Twice this week, and several times in the past, I’ve come across people on social media arguing about “cures” for neurodivergent conditions.
The thinking by those opposed to doing any neuroplasticity work to support difficulties associated with these conditions is that ableist people are trying to make neurodiverse people fit into their ableist world.
I can totally see their point when this work is peddled as a “cure”, and cringe when I see people talking about “retained reflexes” being the answer to everyone’s “normals”: these are neuro-developmental differences, not a disease. People have learnt to compensate for their difficulties by working much harder than they need to in order to stay on track – as an adult with a few neuro-developmental differences myself, I would have hated to be told that I needed fixing.
However, I do believe that if challenges, such as not being able to pay attention, being so anxious that you can’t leave the house, or even having physical pain, are causing a person to be held back, it is good to try to attempt to reduce those challenges. Not just for the person with challenges, but also for parents/carers/friends/family.
I’m fairly sure that parents/carers or those with the spectrum of challenges that can be helped would love family members to be able to cope better with transitions, sensory input and situations that make them anxious.
Removing these challenges is not a “cure”. What we are doing is giving development a boost, and helping a person to be the person they were born to be. I, for example, used to wish that I could answer rapid-fire questions in class more easily, or even pay attention to an entire one-hour lecture or later, business meeting, without my mind wandering off to far-flung destinations.
A well-known therapy (which I have no personal experience of) has been heavily criticised, because what it does is to condition a person to behave in the way that society expects everyone to behave. However, the therapy mentioned does not “cure” at all, and neither does it claim to, as far as I know.
However, I suspect that, despite conditioning people to act “appropriately” by getting them to “fawn” (in Polyvagal terms), it causes recipients further anxiety, and is in complete contrast to the Polyvagal Theory (Safe and Sound Protocol), which works with physiological state. After all, if someone with has constipation (and those who live in a physiological state of freeze always have constipation), do you leave it untreated, or do you keep saying it’s part of them and can’t be changed?
What we do as neuro-developmental therapists is nothing to do with “cures”, and certainly nothing at all to do with conditioning behaviour. To us, diagnoses can sometimes be a bit of a mystery in the first place. “Neurodiverse” simply means that the nervous system and brain have developed differently from that of a neurotypical person (except hardly anybody is truly neurotypical in reality). What is wrong with trying to work with it, and give the system a second chance to develop?

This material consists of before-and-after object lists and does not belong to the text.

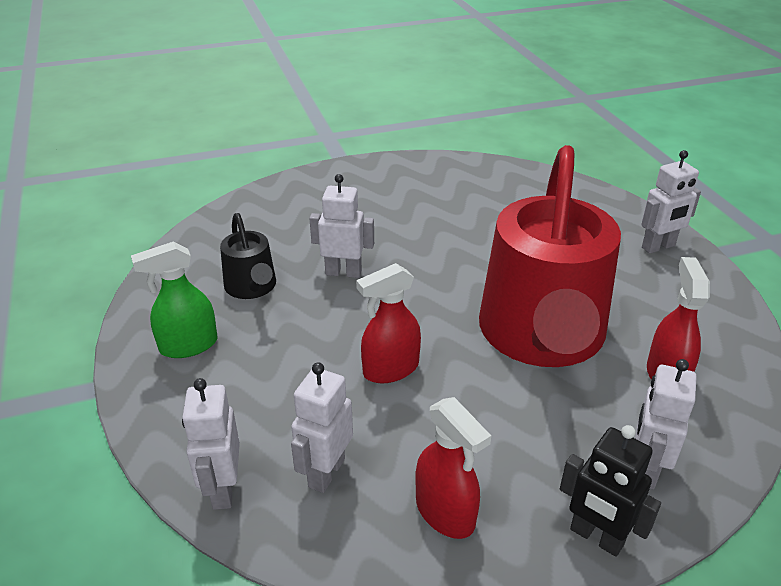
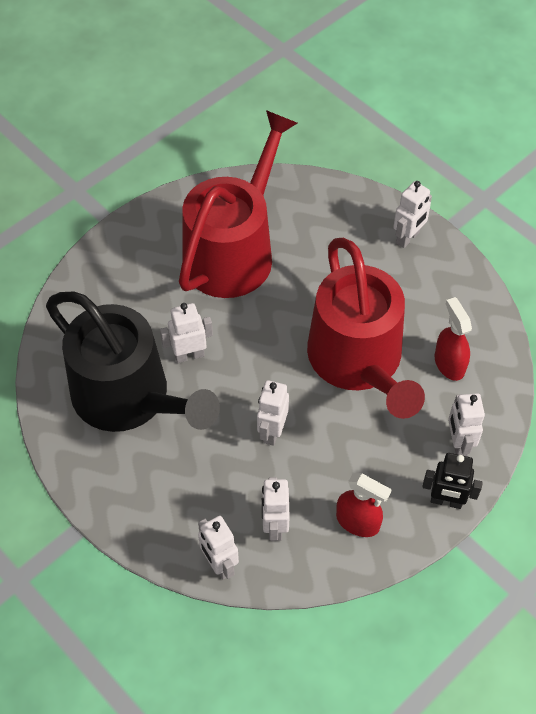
camera: 25 degrees left, 20 degrees up
green spray bottle [131,241,218,358] -> none
black watering can [220,213,276,299] -> black watering can [46,291,220,432], size x2.26
red spray bottle [356,263,421,383] -> white robot [257,380,289,446]
none -> red watering can [179,110,297,298]

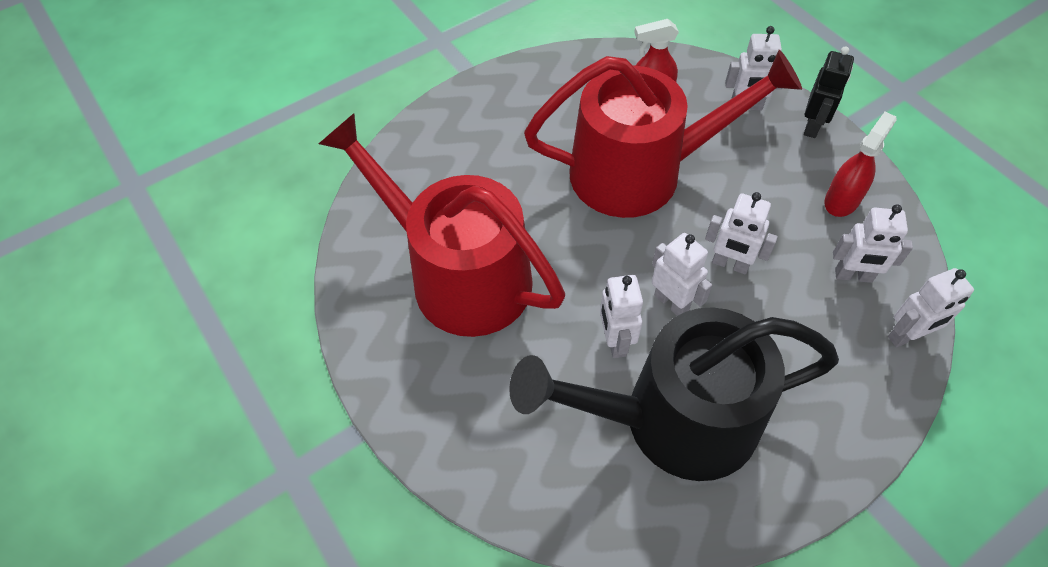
camera: 80 degrees left, 0 degrees up
black watering can [46,291,220,432] -> black watering can turned 150 degrees counterclockwise [509,307,839,481]
white robot [393,181,432,248] -> white robot moved to [652,233,713,316]

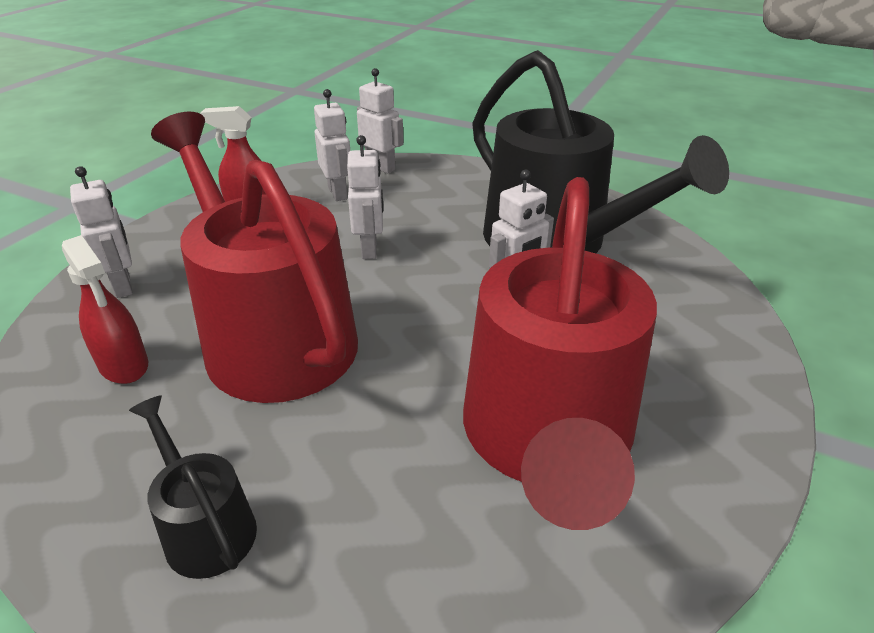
camera: 120 degrees left, 20 degrees down
white robot [652,233,713,316] -> none
black robot [804,46,854,138] -> none
none -> black watering can [129,395,257,579]

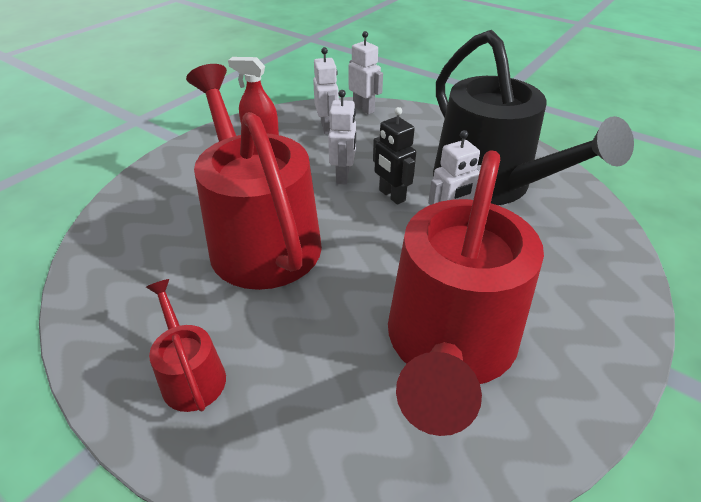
camera: 10 degrees right, 5 degrees up
red spray bottle [62,235,148,384] -> none
white robot [70,166,133,298] -> none
black watering can [129,395,257,579] -> red watering can [146,279,226,412]
none -> black robot [373,107,416,205]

It is also important to know that “retained reflexes” are not the be-all and end all. There is so much more to reducing these behavioural, emotional and learning challenges than that. Reflexes are just a tiny part of the picture and not the only thing to focus on – they are a “symptom”, not something you can simply snap into place.

When I had just started training, I was triggered by one of the exercises we were carrying out with each other: I went into a sort of non-verbal shock – I could no longer focus on what was being said around me, I felt as if I had tunnel vision and felt extremely on edge. I went home that evening feeling hypervigilant and didn’t sleep well as a result – in fact, I had nightmares – I was in fight or flight mode (flight, in fact). I then spent a few weeks in that very same state – I felt as if I wanted to shrink up and hide from the world. I avoided social contact with people and hardly left the house! This is a prime example of a “freeze” reaction, in terms of Dr Stephen Porges’ Polyvagal theory.
Using techniques to take someone out of fight/flight/freeze, we can make a person feel safe in the world and regulate their emotions and behaviour.

I get that people don’t like the idea of being fixed – I really do. As a special needs mum myself, I also really get that approaching people in special needs groups to tell them how incredible reflex integration work can be as anything other than a fellow parent is wholly inappropriate – I only wish people doing the hard sell would realise that they are letting the side down and making this work look cheap and not credible. So please don’t tag me in posts if the subject is mentioned in the future.
I am not a hard sales person. People find me via word of mouth and that’s how I want it to stay.
This is NOT about curing neurodiversity – far from it. The same person is still there, with the same superpowers and the same clinical diagnosis. However, what we do to remove the challenges and help them become the person they were born to be.
We are working with a person, not a medical label.